Extracted page text data
=-=-=-=-=

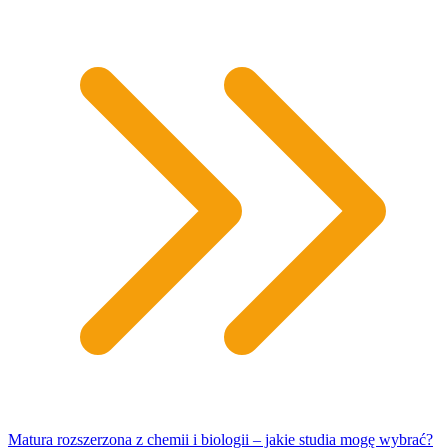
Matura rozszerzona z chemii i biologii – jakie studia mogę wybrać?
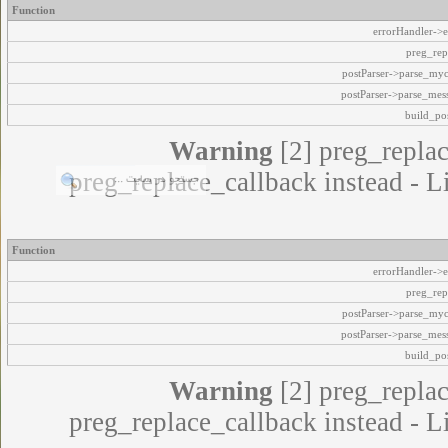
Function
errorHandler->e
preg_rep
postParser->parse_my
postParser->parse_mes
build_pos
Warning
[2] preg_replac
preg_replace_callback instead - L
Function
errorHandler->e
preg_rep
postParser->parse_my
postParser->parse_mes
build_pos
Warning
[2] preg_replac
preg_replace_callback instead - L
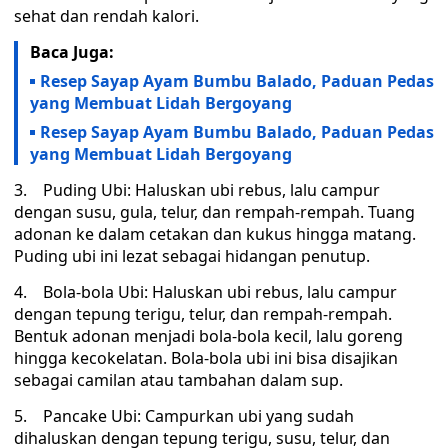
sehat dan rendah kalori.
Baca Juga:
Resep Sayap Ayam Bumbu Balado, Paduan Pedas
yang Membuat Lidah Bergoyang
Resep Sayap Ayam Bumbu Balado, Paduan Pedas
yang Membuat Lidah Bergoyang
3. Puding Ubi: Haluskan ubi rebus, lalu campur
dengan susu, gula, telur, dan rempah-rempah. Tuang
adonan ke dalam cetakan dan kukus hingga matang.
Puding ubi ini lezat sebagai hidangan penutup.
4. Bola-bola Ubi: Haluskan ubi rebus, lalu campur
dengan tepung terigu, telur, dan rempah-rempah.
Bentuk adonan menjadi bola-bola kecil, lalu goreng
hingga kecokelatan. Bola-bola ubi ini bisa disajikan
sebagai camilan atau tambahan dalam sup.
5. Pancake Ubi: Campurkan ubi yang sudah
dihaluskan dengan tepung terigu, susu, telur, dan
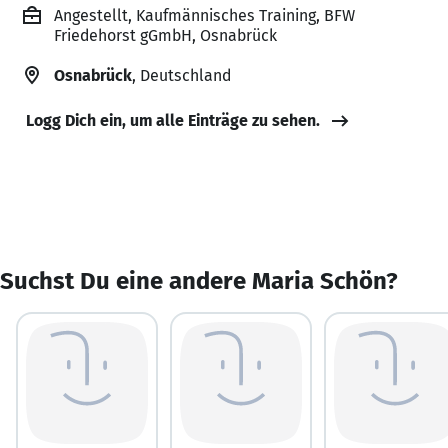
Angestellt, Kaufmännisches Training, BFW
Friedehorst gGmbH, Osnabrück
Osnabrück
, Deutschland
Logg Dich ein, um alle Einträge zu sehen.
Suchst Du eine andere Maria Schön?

=-=-=-=-=

* TASK ITEM: Work out how many lines in the data above contain the word "telur" and respond with that number only.

* ANSWER TO THE EXERCISE: 3